A Smattering of Botanical Terms

This list isn't intended to make you comfortable reading botanist-targeted plant-identification books, most of which are copied directly from eye charts, but simply to introduce you to the limited selection of technical terms used in the Yosemite Wildflower Guide. If you'd like a more complete roundup of botanical jargon, try the guides at CalFlora and Dave's Garden, which can provide useful insight in the event you find a group of botanists glancing your way and muttering words like 'glabrous' or 'vermicular'. If you seek a diagram identifying the various flower bits, here's one at Wikipedia (though it somehow overlooks the pistil).

Annual:  Plants that live and die in a single season; the mayflies of the plant world. Other categories include biennial (living two years, flowering one) and perennial (living and flowering three or more years).

Biennial:  Plants that live two years and flower during their second season. Other categories include annual (living one year) and perennial (living and flowering for three or more years).

Bracts:  Specialized leaves that grow near the flower, often appearing more like petals than conventional leaves. On Mountain Dogwood, for instance, what appear to be large white petals are actually bracts. Bracts typically serve to protect the flower or attract pollinators.

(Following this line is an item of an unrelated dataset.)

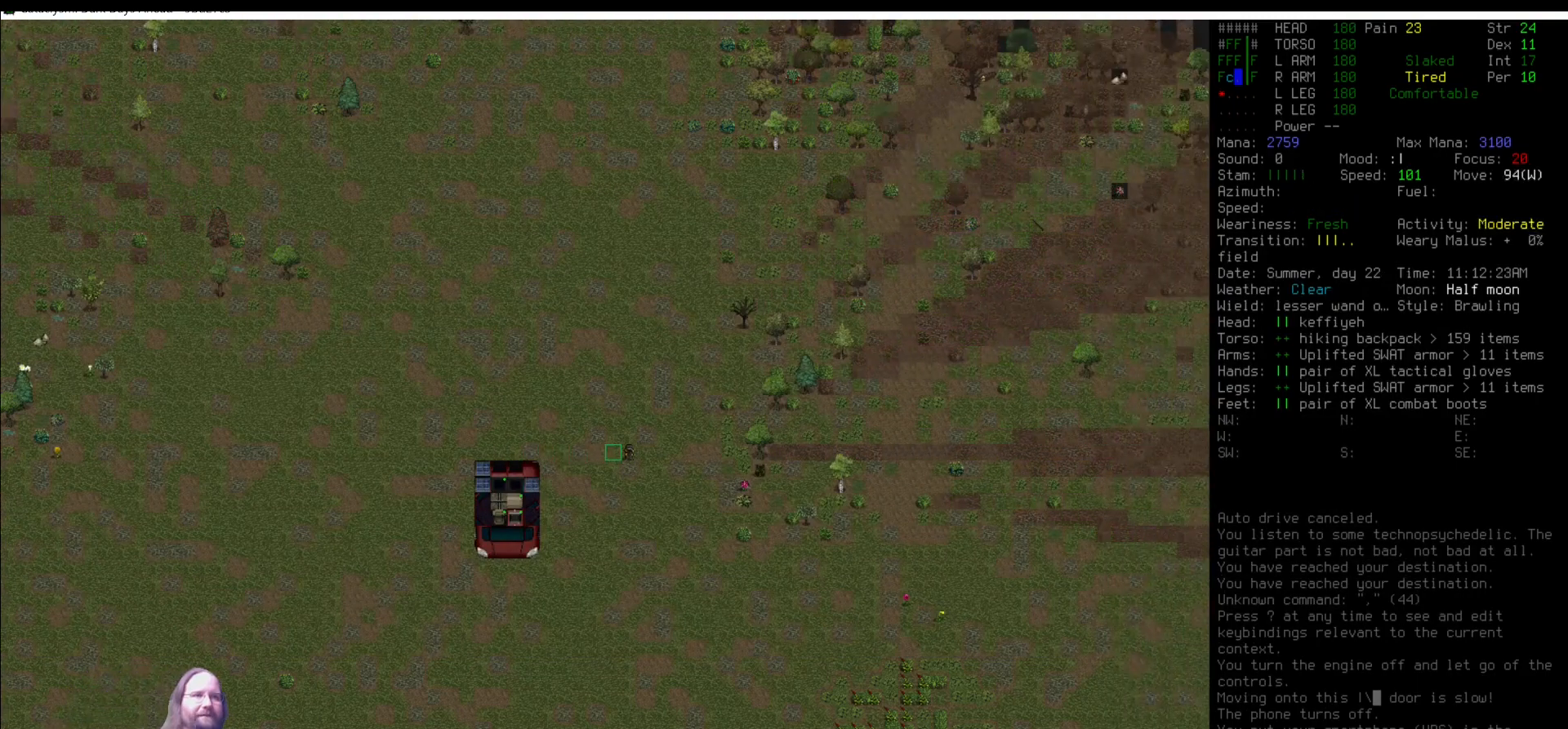
{"keys": [], "mouse": [], "events": [[17, "num6", "down"], [51, "num6", "up"], [152, "num6", "down"], [219, "num6", "up"], [287, "num6", "down"], [320, "num6", "up"], [455, "num9", "down"], [506, "num9", "up"]]}
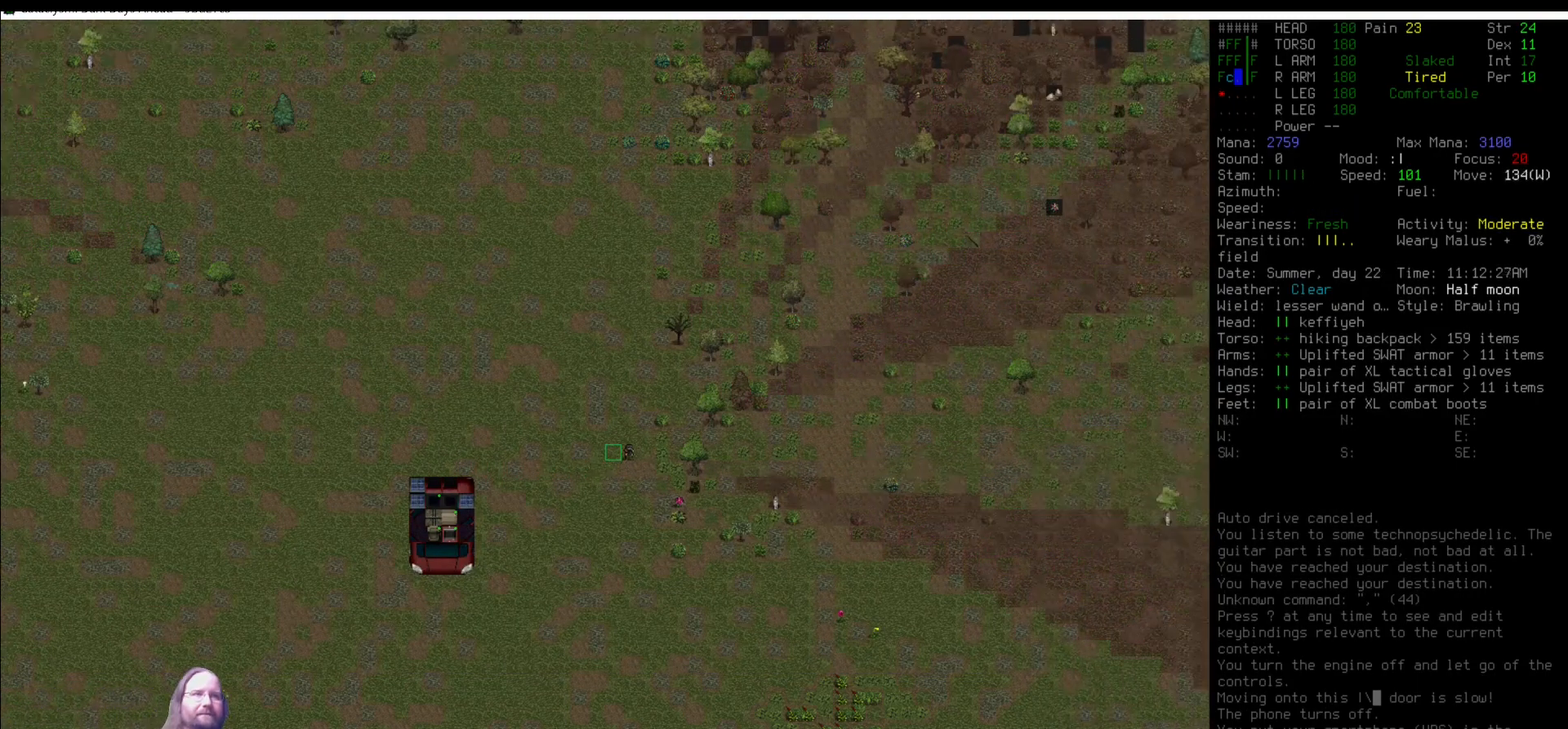
{"keys": [], "mouse": [], "events": [[151, "num6", "down"], [185, "num6", "up"], [219, "num6", "down"], [337, "num6", "up"]]}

Endemic:  Plants that are native to a particular area (usually California, in our case) and grow nowhere else in the known universe. For comparison, see native and invasive.

Invasive:  Plants that have arrived in Yosemite via unnatural means, usually human-aided at some point. For comparison, see native and endemic.

Lanceolate:  Slim and tapering towards a point at one end, like an arrowhead. See Tincture Plant leaves for an example.

Native:  Plants that arrived in Yosemite through natural means, via evolution or distribution by wind, animals, etc., and also grow in regions other than Yosemite. For comparison, see endemic and invasive.

Perennial:  Plants that can survive and flower for three or more years. Other categories include annual (living and flowering for one year or less) and biennial (living for two years, flowering during the second year).

Sepals:  Specialized leaves that enclose and protect the flower during the bud stage. You can see the sepals on both a bud and a blooming flower (the sepals are white with green stripes on the opened flower) on this Globe Lily photo. On some plants, such as Western Rue Anemone, that don't have petals, what appear to be petals on the opened flower are actually the sepals.

Umbrel:  A flower cluster sprouting from the central stem in a semi-spherical shape, like an inside-out umbrella. See Pretty Face flower clusters for a typical example.